Owner? Here's your tax credit

Generally, the majority of solar system owners are eligible to claim the ITC. The key word here is owner: It is crucial that you own the solar PV system (i.e., you purchased it with cash or through financing but you are neither leasing nor are in an arrangement to purchase electricity produced by a system you do not own).

Here are some other facts regarding the Federal Tax Credit eligibility:
  • The solar PV system must be located at your primary or secondary residence in the USA.
  • You must have any tax liability.
  • The solar PV system must be new or used for the first time. The credit can only be claimed on the 'original installation' of the solar equipment.
  • Solar system for RV or boat must be accepted by the IRS as a second home.
Remember, every individual's tax situation is different. Consult a tax professional to make sure you're eligible to claim the Federal Tax Credit.

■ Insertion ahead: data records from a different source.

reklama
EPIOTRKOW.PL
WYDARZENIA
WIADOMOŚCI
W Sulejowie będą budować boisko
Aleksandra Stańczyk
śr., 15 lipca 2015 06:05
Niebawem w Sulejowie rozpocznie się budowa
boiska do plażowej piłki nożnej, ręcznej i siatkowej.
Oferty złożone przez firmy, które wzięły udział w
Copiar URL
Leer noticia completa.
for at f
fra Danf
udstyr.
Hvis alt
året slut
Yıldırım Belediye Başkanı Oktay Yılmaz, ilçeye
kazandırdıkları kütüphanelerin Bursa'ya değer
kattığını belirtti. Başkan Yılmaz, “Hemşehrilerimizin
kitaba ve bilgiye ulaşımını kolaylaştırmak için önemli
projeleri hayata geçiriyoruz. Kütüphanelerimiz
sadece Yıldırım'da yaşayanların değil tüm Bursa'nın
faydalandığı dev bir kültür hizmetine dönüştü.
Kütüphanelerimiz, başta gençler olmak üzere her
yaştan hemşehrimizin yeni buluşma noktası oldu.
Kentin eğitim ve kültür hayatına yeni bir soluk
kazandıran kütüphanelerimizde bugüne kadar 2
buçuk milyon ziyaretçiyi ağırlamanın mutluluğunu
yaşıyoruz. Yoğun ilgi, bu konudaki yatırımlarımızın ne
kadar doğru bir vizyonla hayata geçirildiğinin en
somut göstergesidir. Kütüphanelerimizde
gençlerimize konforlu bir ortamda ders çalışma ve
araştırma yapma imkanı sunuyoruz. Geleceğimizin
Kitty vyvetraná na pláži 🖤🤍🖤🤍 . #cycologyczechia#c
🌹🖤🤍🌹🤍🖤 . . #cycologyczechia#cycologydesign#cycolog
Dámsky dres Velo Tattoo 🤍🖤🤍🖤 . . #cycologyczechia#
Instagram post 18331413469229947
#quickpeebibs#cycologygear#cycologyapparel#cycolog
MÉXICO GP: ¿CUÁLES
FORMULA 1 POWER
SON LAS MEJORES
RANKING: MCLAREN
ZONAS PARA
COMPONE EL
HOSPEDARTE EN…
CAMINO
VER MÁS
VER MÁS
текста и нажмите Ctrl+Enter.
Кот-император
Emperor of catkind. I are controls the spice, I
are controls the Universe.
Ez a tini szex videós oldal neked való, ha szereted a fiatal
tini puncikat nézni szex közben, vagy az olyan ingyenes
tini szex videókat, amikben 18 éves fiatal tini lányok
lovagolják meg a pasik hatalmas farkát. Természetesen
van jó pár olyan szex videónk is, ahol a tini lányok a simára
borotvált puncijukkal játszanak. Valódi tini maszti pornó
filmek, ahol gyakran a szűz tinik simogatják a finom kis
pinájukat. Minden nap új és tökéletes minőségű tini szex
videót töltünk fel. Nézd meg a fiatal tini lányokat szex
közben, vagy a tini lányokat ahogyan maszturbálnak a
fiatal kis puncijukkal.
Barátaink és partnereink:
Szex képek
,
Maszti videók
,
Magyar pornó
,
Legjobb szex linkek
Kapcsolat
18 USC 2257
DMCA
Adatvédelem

How to get a Solar Tax Credit: Form 5695 is at your service

Once you've installed your solar PV system, collected all the receipts and confirmed you're eligible, it's the time to do some paperwork. In fact, there aren't many forms to fill in: you'll need to complete IRS Form 5695 and add your solar energy credit information to your typical Form 1040.
Form 5695 calculates tax credits for a number of qualified residential energy improvements, including solar PV systems. We are going to walk you through the form step by step to show how easy it is to handle.
Line 1: Calculate your solar electric property costs. Don't forget to include auxiliary equipment costs, as well as installation fees. Make sure you can prove all purchases and expenses included in the total costs.
Lines 2-4: If no other energy improvements have been made, write 0.
Line 5: With lines 2-4 empty, write the same number you have on line 1.
Line 6: Multiply line 5 by 26% (the value of the solar tax credit for 2020).
Note: this is the 2019 form, that is why the ITC was 30%
Lines 7-11: If you have no fuel cell property installed, tick 'No' and skip lines 7b-11.
Line 12: Since you have just installed your solar PV system, you carryforward no credits from last year.
Line 13: Put the value from line 6 on line 13.
Before going further, you need to calculate if you are going to have enough tax liability to get the full 26% credit in one year. To do that, complete the Residential Energy Efficient Property Credit Limit Worksheet on page 4 of the Instructions for Form 5695. If you are claiming tax credits for adoption expenses, interest on a mortgage, or buying a plug-in hybrid or electric vehicle, you will need that information here.
Note: the numbers
Once you're done with the credit limit worksheet, go back to form 5695.
Line 14: Enter the result from line 11 of the credit limit worksheet on line 14 of Form 5695.
Line 15: Review line 13 and line 14, and put the smaller of the two values on line 15.
Line 16: In this example, the tax liability is bigger than the tax credits, so the taxpayer will be able to get the full 26% credit in one year. If this is your case, write 0 on line 16. If the tax liability is smaller than the tax credits, subtract line 15 from line 13, and enter it on line 16. That's the amount you can claim on next year's taxes.
Now add your solar tax credit to Schedule 3/Form 1040.
The value on line 15 is the amount that will be credited on your taxes in 2020. Enter that value into Schedule 3 (Form 1040 or 1040-SR), line 5:
Congrats! You've done it!
Remember to include Form 5695 when you submit your taxes to the IRS. Commercial systems have similar guidelines as residential ones, but use IRS Tax Form 3468.
If you did energy efficiency improvements to your home in the same year, you may also need to complete page 2 of Form 5695.